● SOURCE EXCERPT
* BEGIN *

Solidity, Language: an estimation

“If nothing is ‘truly solid,’ then what would it ever possibly mean for something to be truly solid? If solid isn’t what we think is solid, then what’s solid?” – Shaun Terry

 

The word “solid” as we understand it seems to be a mental construction made possible by language. I believe the table I’m sitting at is solid in so far as its relevance to what I need or want to do and having any meaning to me in practical terms. It supports rather faithfully my laptop as my ideas take the form of language and are converted by signals and muscle memory into typed words, to be converted via bytes of information transferred out by radio waves…

Language is kind of like a paradox, as many things seem to be; it seems like both a pragmatic thing and a theoretical thing. Language seems pragmatic in that it exists so that we can utilize a short-hand to get things done more easily together within the reality we think we are experiencing; it seems theoretical in that it is not actually definitive of anything real (of course, it seems we can say nothing we perceive is definitive, but more specifically let’s look at language). Language is an estimation, symbol or translation of an idea which is likewise an estimation of reality. While it grants us a vehicle to share and build together, it also limits the ways by which we translate concepts and possibly the ways we understand the world.

Language seems to be all about simplifying and making tangible or useful ideas about reality (or creativity!) — ideas made possible through perception of some sort of physical relativity. So, to use the word solid conjures up a meaning tied to the context from within which it was created — and that context appears to be that we compare our perception of what appears to our eyes solid or stable in shape to things that appear to move.

* END *

● STATED EXERCISE 1
In the essay on solidity and language, copy the passage starting with "Language is kind" and going on through "understand the world.", replacing "paradox" with "puzzle".
● STATED EXERCISE 2
According to the essay on solidity and language, what does the table support?
The listing after this point comes from a different source than the essay on solidity and language.

● INFORMATION SHOWN
* BEGIN *

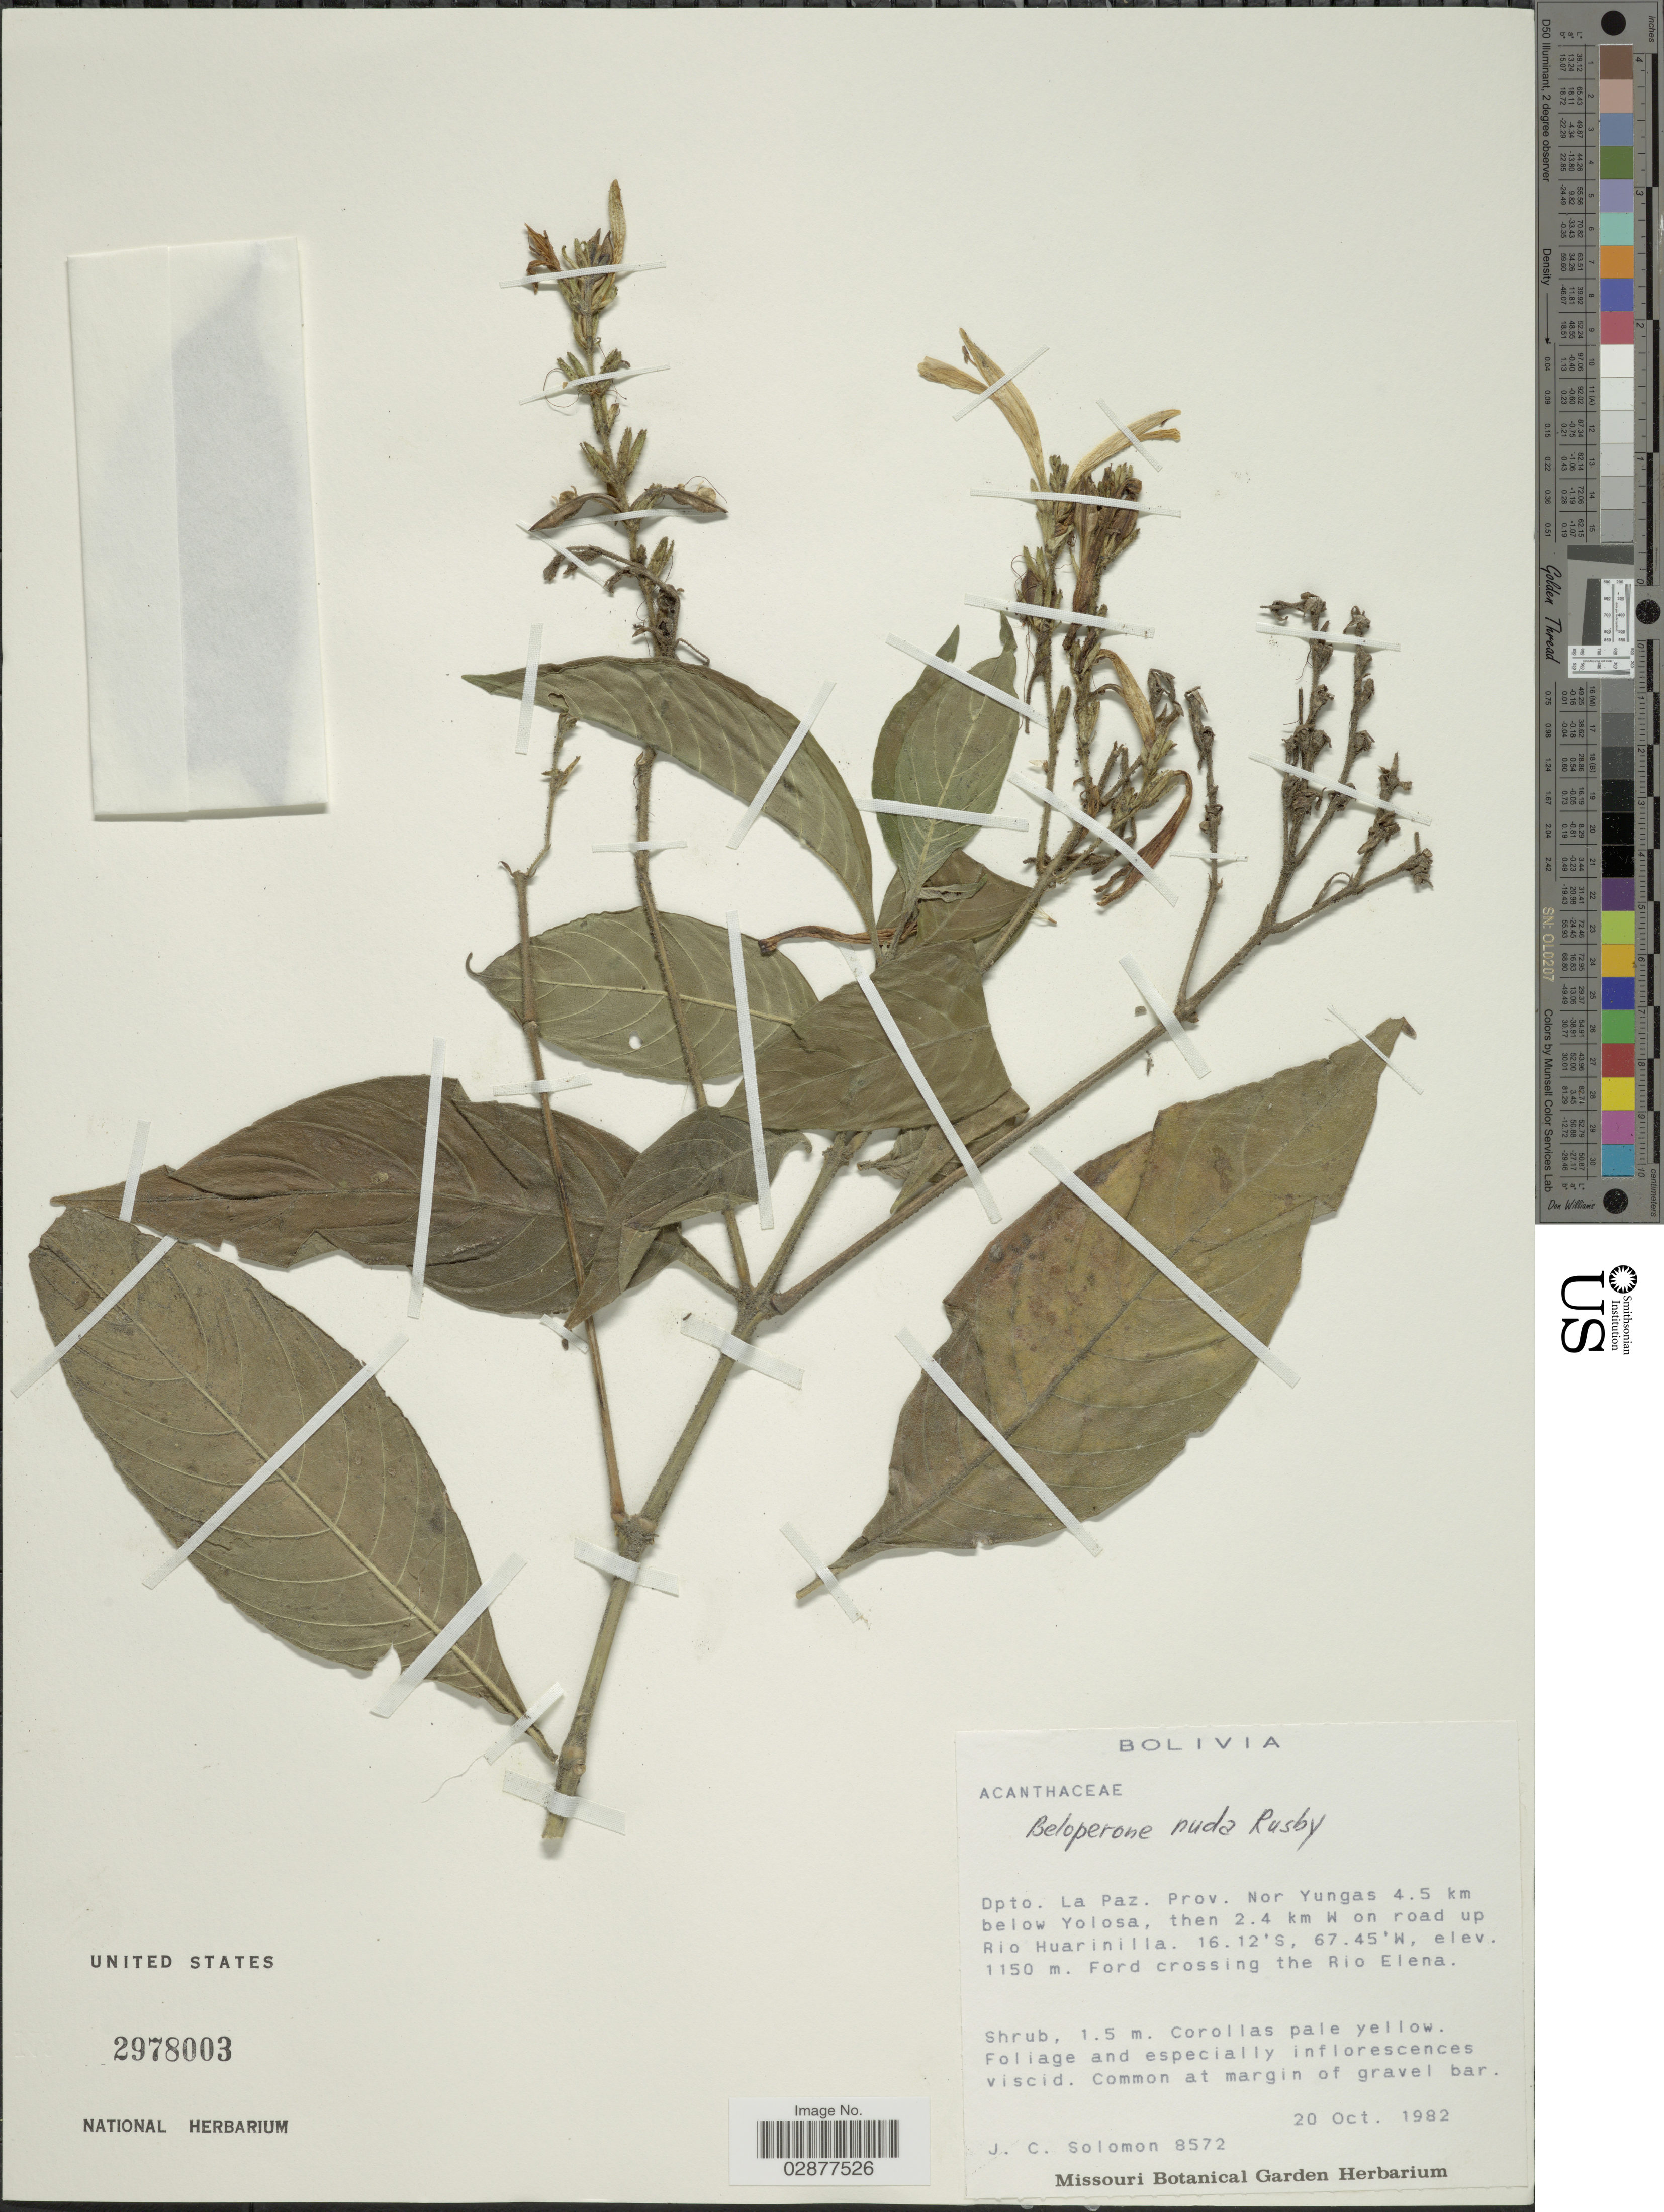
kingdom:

* END *

● FULL ANSWER 1
Language is kind of like a puzzle, as many things seem to be; it seems like both a pragmatic thing and a theoretical thing. Language seems pragmatic in that it exists so that we can utilize a short-hand to get things done more easily together within the reality we think we are experiencing; it seems theoretical in that it is not actually definitive of anything real (of course, it seems we can say nothing we perceive is definitive, but more specifically let’s look at language). Language is an estimation, symbol or translation of an idea which is likewise an estimation of reality. While it grants us a vehicle to share and build together, it also limits the ways by which we translate concepts and possibly the ways we understand the world.

● FULL ANSWER 2
The writer's laptop.